李曦明敏锐地捕捉到了他情绪上的波动,隐约发觉陈氏与长怀关系不算太好,陈胤只摇头:
“三道出了两道,这厢的动乱,应当还未结束,倘若有消息,还望贵族一定相告…”
至少在他眼里看来,李氏无论有多么大的因果,只要李周巍不会夭折,望月湖一定会有一场风光,无论这场风光过去之时会引起多么大的跌落,至少在这场风光来临之前,李氏都是安然的。
他不知内情,作此感叹,可李曦明心中可是越发清晰了。
最后一道在何处?
自家姑姑早说明了!自是在龙属手中,为龙属的求真做准备…诸位龙君会不会让其转世尚且难说,即使有转世,那也是一条海里的真炁之龙!
李曦明沉默不语,端茶送客,将这位真人一路送出,见着李周巍沉色现身山中,低声道:
“绛梁来信了。”
“嗯?”
李曦明略有疑色,心中隐约有一些不好的预感,李周巍则扫了眼一旁的庭卫,两人在山间坐了,便见李周巍取出一信来。
李曦明眼看他放在案上,扫了一眼,面上的表情顷刻凝固了。
‘杨…天衙…’
他对上李周巍凝重的目光,心知不好,沉声道:
“去把老大人请来!”
杨天衙这个名字在江南并不算出名,甚至仅仅在百年之前有所传闻,如今已经没有几个年轻一代晓得,可李家是万万忘不得的!
‘当年…我家受符种,为了遮掩长辈皆有天赋…佯称老祖李木田乃是筑基修士…’
这个谎言短暂的庇护了李氏,而筑基修士如此多子同样让人疑虑!直到李周巍的出生,明阳魏李这个名号被按在李家身上时,这一点跟脚才算是补足。
可作为当年老祖李木田的顶头上司,杨天衙甚至有意承认过李木田这个筑基修士的存在——此事完全是无稽之谈!
“故人之后…”
这四个字平平淡淡,却有不容低估的杀伤力,不知是讽刺还是威胁,让李曦明皱起眉来。
直到老人在山间坐下,拿着这小信看了,李周巍才低沉地道:
“杨天衙一定知道此中的蹊跷…这四个字是有意的,这四闵郡,我等一定要去!”
李玄宣翻来覆去看了两遍,唇间略有发白,李曦明皱眉道:
“他既已是紫府,一定过目不忘,老祖宗如若没有落进他眼中,我等还有婉转的余地,可如果早看清了,这事情就不好解决。”

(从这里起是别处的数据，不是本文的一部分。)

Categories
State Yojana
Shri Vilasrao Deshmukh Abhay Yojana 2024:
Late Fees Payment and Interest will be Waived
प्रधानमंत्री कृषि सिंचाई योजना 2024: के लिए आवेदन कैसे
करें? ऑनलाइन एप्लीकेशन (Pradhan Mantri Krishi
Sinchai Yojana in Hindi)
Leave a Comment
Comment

“无论如何,老祖宗膝下四子,至少有三子有灵窍的事实是抹不去的!哪怕他真的是筑基修士,也天然存在一线漏洞…”
他凝色道:
“四脉的四位长辈年龄相近,几乎是前后出生…按理来说,一位普通的筑基修士是不可能有这样的子嗣的,同时是明阳魏裔,又是筑基…方才有可能。”
他思虑几息,答道:
“要知道…纵使他过目不忘,他也不会记这成千上万的名字,绝不能在成千上万的凡人之中对应上老祖宗,只要他没有见过老祖宗,大可说是别处的筑基修士,为捏造出身…假意挂在他名下…”
李玄宣沉默了片刻,终于开口:
“杨天衙一定见过,他不但见过,他甚至…能叫得出名字。”
李曦明心中一窒,两位真人一同看向他,老人幽幽地道:
“我年幼时…有幸见过老祖宗,他跟我说过古黎道征兵的事情,他那时也是个不大不小的官。”
老人的面色惶恐,带着后知后觉的惧意:
“他说:‘杨将军治军严明,却也与我等同食同住,亲如一家,亲自传下越兵战法’。”
李玄宣瞳孔放大,声音略有些颤抖:
“如今当然知道…杨天衙就是为了用万人的军阵祭炼兵器的…既然如此!既然如此!他堂堂筑基修士,堂堂越国帝裔,为何去和凡人同食同住,亲如一家…”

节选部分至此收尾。